In unrelated announcements, a key leader at China’s central bank and an official from one of the country’s leading think tanks seem to be recalibrating expectations for China’s economic growth this year, and downplayed any potential risks that might be associated with such a slowdown.
China had set a target of 7.5 percent GDP growth this year, but particularly with the real estate sector slowing markedly since the beginning of 2014, many private analysts have been predicting slower growth.
The potential for the slumping property market to trigger a hard landing for the economy had led to some predictions that the government would unleash a new round of broad-based stimulus, or move to prop up the real estate market.
PBOC Says Real Estate Not Likely to Bring a Hard Landing
According to an article in Reuters, Ma Jun, chief economist at the People’s Bank of China told a panel at the IMF and World Bank meetings in Washington yesterday that although the real estate sector is the main risk to China’s economy, the chance of a hard landing is quite small.
“Although we worry about some downside risk like the real-estate slowing down and so on, there are also growth engines, including the service sector in general, the Internet in particular … and healthcare is rising very rapidly,” Reuters reported Ma as saying.
Although the economist conceded that the real estate slump was slowing down overall growth, he also contended that leverage in the sector was too high (he also pointed out excessive borrowing in the state-run sector and local governments), and this was a key reason that the government was shying away from a major stimulus effort.
The Chinese government’s massive economic stimulus in 2009 is widely blamed for driving double-digit increases in home prices during 2011, 2012 and 2013 that inflated the country’s real estate bubble.
CASS Cuts Forecast to 7.3 Percent
Just one day before Ma Jun made his comments at the IMF meeting, the Chinese Academy of Social Sciences (CASS) lowered its forecast for 2014 GDP growth to 7.3 percent.
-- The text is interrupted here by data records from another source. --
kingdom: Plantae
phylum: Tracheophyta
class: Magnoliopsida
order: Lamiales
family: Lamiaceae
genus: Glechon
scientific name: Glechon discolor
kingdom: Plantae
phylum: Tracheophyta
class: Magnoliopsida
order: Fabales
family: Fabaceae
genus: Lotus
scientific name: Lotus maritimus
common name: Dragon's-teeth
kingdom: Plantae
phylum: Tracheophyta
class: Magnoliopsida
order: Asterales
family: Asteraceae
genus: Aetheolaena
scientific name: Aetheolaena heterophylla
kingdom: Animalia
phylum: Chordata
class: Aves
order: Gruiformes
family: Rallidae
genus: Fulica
At the beginning of this year the Academy had predicted 7.5 percent before readjusting to 7.4 percent a few months ago.
According to an account in the official China Daily, CASS Vice-President Li Yang said the most volatile factor in growth would be investment. Li also focussed on the benefits of cutting wasteful investment and reducing overcapacity.
Like Ma Jun, CASS acknowledged the impact of the real estate slump on China’s economy.
“Although the government has shored up investment in infrastructure, which we expect to grow more than 20 percent for the full year, that cannot offset the drag of property investment”, the CASS report indicated.
Like his counterpart at the central bank, Li downplayed the risks of reduced activity and investment, commenting that economic growth “has entered the ‘new normal’, and said that this would help to promote more sustainable long-term growth.
The chorus of government voices seeking to reassure about slower economic growth and pushing back against major stimulus efforts means that, while there may continue to be some efforts at “targetted stimulus,” Beijing is not likely to make major moves to boost economic growth or bail out the real estate sector.